- Coltsfoot Green Location within Suffolk
- Civil parish: Wickhambrook;
- District: Mid Suffolk;
- Shire county: Suffolk;
- Region: East;
- Country: England
- Sovereign state: United Kingdom
- Police: Suffolk
- Fire: Suffolk
- Ambulance: East of England

= Coltsfoot Green =

Hamlet in Suffolk, England

Coltsfoot Green is a small hamlet within the parish of Wickhambrook, in the Mid Suffolk district, in the county of Suffolk, England. It constitutes one of its eleven village greens and consists of a small green with a small tributary of the River Glem running through it. Until 2009 there was a small copse on the green which was removed due to the poor condition of the trees.
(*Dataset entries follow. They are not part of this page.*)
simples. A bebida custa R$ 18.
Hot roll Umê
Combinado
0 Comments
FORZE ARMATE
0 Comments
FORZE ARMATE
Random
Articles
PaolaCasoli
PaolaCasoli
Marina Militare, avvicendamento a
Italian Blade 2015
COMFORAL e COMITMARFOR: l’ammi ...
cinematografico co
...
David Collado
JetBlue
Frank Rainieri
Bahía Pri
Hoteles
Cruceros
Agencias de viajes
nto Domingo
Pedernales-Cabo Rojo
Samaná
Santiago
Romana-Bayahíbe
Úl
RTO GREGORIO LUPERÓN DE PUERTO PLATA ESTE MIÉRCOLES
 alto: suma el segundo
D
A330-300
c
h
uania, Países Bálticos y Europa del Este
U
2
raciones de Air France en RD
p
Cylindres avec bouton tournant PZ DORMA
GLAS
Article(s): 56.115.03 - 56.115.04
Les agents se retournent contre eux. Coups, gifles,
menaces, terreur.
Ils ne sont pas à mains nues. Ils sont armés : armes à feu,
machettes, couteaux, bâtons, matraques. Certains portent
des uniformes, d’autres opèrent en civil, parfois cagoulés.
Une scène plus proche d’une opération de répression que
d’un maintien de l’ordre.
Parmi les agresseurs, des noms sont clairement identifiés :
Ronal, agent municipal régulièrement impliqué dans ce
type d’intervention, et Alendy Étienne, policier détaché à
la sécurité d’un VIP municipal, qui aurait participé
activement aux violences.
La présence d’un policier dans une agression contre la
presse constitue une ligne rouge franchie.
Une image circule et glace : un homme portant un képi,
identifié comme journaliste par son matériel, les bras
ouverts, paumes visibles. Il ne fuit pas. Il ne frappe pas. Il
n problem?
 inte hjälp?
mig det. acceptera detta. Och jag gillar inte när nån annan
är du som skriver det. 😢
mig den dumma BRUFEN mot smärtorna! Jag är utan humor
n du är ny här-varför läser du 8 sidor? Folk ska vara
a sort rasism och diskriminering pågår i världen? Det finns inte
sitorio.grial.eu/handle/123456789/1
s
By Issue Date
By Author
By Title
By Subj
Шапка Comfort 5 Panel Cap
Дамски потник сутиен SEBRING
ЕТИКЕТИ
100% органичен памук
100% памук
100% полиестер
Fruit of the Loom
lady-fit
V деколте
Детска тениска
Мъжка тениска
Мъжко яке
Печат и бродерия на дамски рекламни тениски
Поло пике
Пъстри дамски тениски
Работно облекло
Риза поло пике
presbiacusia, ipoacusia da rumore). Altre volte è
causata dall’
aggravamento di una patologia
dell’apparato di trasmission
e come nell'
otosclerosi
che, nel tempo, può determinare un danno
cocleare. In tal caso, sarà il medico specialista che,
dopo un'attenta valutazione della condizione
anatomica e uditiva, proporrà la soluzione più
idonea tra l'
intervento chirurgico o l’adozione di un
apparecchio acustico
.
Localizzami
Replanting was anticipated in 2010 but the Estates Committee of the Parish Council decided to leave the Green without further planting for the foreseeable future. A water well resided on the green until it was filled in at an unknown date although evidence of its existence was demonstrated when the copse was removed. On the Green is also a memorial bench which looks out over the Green towards Coltsfoot Close.

==Roads==
Off the green to the north is a byway which runs alongside the River Glem towards Ousden emerging at Australia Farm and continuing to Busses Farm, Coltsfoot Close is to the south and the road which abuts it in a westerly direction leads to Meeting Green and in the easterly direction to the Duddery and Fuller's Hill.

==Housing==
The age of the housing round Coltsfoot Green varies greatly. Some properties are period thatched cottages whilst others such as those in Coltsfoot Close date from 1970. In total there are about 30 houses around Coltsfoot Green.